In the pilot, which looked at a few hundred cases, Snapdeal and Sama helped settle a 100, with an overall success rate of 50 per cent.
Snapdeal began thinking of ODR about a year ago when they realised the long time taken for disputes between consumers and the platform.
“We, like most of the e-commerce companies, have a steady stream of high volume litigations, as we call it, where you have disputes around smaller transactions,” said Smriti Subramanian, General Counsel, Snapdeal. “Most of the disputes that we have are actually district forum cases and typically, we realized, that a consumer dispute takes about one to two years. We also realized that there is not much of a legal principle that these forums are really applying, it essentially is the most fact-based investigation and their own adjudication on facts,” she added.
The pilot programme, called “Sama Suljhao Manch,” managed to close some disputes which ordinarily take anywhere between 2-3 years, within 15 days.
In addition, Snapdeal looked at ODR as an opportunity to build a better customer relationship by easing out this pain for the customers. It also aims to make settlement of any commercial disputes as simple as buying online.
ODR is a consensual process between consumers and the e-commerce platform (in this case). A conciliator empowered under the Indian Arbitration and Conciliation Act supported by a tech-powered platform acts as a bridge between the parties and proposes legally binding solutions through the tech-based platform or through commonly used messaging platforms in a simple, informal and comfortable manner.
The public policy think tank of the Indian government, the NITI Aayog, launched a handbook on ODRs in April. In a draft report in October last year, NITI Aayog said, “At a preliminary level, ODR refers to the usage of ICT (Information and Communications Technology) tools to enable parties to resolve their disputes.
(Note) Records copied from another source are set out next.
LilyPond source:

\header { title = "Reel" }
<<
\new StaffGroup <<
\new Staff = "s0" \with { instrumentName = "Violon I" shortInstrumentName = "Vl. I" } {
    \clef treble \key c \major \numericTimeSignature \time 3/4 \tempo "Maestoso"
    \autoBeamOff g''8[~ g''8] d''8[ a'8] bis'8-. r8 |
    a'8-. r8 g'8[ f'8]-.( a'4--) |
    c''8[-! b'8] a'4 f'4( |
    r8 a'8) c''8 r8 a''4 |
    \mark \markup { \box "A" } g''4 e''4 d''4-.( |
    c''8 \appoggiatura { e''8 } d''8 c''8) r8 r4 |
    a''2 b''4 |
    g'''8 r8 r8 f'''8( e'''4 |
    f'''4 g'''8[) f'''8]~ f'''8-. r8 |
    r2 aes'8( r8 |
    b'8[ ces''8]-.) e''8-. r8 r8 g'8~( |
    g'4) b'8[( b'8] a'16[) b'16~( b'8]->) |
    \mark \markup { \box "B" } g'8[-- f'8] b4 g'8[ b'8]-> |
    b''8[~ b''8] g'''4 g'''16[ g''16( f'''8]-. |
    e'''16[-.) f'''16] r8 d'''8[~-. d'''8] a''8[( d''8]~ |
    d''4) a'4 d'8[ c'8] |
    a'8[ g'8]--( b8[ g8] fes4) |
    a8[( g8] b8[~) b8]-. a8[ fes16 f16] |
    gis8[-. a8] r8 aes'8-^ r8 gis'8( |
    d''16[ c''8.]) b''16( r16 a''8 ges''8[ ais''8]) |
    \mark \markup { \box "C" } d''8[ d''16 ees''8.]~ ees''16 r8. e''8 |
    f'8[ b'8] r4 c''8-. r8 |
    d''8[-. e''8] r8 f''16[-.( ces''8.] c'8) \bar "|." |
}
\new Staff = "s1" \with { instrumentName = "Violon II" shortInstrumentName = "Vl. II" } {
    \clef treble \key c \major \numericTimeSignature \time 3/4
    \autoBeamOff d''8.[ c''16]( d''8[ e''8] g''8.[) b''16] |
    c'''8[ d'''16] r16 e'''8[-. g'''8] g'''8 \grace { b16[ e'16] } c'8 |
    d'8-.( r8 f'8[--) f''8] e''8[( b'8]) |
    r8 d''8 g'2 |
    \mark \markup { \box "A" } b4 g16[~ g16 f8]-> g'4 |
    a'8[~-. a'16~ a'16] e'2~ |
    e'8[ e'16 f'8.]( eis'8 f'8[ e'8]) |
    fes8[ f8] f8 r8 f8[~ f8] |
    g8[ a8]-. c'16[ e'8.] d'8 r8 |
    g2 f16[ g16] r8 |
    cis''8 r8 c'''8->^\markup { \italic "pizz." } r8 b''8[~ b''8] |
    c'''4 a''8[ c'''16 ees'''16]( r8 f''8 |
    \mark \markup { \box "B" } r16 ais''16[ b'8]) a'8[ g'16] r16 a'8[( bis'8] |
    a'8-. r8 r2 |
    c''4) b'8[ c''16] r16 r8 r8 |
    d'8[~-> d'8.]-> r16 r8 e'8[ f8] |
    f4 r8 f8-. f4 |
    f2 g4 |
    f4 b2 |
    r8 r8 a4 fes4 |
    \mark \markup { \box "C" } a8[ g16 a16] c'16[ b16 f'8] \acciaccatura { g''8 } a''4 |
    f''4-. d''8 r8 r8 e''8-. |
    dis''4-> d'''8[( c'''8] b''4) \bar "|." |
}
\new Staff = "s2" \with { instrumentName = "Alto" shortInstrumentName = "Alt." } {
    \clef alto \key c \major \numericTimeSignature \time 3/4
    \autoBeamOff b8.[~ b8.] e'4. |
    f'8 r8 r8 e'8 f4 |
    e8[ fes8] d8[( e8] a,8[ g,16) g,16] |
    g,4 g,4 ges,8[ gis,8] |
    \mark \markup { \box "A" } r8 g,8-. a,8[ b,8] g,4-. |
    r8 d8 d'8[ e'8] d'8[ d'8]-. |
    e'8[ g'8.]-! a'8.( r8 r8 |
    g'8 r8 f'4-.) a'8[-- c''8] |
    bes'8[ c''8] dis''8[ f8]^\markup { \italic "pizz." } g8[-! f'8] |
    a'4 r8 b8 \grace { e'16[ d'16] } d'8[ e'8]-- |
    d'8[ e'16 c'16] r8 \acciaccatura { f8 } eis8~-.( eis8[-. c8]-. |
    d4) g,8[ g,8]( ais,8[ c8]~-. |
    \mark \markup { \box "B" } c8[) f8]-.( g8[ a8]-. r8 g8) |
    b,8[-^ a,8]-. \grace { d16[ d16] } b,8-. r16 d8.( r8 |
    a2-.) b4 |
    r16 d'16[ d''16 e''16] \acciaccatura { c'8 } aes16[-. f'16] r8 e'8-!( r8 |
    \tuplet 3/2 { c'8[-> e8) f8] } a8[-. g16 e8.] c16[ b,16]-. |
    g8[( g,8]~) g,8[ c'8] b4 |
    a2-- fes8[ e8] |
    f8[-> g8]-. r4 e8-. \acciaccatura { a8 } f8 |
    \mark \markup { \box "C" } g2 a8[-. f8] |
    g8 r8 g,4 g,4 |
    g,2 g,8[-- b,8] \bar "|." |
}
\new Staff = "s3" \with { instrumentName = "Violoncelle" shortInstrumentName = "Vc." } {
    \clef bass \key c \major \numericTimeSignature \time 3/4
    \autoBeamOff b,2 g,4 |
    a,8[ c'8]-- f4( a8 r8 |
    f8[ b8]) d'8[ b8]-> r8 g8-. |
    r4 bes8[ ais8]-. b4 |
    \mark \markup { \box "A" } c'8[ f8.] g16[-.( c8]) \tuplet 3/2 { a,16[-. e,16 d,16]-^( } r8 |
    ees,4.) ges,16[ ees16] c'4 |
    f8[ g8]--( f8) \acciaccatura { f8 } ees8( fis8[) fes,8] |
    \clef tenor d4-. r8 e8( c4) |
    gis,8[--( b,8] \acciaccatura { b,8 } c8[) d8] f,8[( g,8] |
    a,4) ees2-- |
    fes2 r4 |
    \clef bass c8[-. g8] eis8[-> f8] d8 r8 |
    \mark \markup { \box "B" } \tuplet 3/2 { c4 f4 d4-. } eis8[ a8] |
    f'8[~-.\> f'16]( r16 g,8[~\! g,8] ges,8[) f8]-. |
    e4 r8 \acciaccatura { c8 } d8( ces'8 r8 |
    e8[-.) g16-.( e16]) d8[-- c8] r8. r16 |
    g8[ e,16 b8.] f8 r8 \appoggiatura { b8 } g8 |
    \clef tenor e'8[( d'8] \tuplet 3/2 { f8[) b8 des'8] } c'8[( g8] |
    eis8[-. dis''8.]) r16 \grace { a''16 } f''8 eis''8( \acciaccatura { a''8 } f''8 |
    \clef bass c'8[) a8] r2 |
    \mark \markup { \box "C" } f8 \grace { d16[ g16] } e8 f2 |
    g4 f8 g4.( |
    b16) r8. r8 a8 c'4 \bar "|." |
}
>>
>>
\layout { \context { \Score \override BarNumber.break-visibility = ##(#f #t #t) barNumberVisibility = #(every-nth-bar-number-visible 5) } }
This includes using simple to complicated communication technologies such as audio-visual tools ranging from telephones to smartphones to LED screens, spreadsheets, e-mail, and messaging applications, with the crux of it being to enable dispute resolution without the physical congregation of the parties.”
Snapdeal ran the pilot a couple of months ago where it sent some customers notice for conciliation, asking if they were interested in conciliation, and found that about 60 per cent of those who received the notice showed interest.
Sama has been working on the ODR space for almost six years now. “Dispute resolution is a massive pain point in India. It takes a lot of time, takes a lot of money. But I think it also takes a lot of mental toll on the litigants,” said Pranjal Sinha, co-founder and CEO, Sama.
Wanting to enter the e-commerce sector for a long time, Sinha said the pilot with Snapdeal was a very customer-centric approach. “It’s like telling them (customers) that this dispute has been pending for almost 12 months to 16 months. Let’s try to solve it amicably and let’s try to do it online so you don’t have to come anywhere even booking in Uber to a consumer forum for a pendrive dispute which is worth Rs 600 rupees is not worth it,” he said.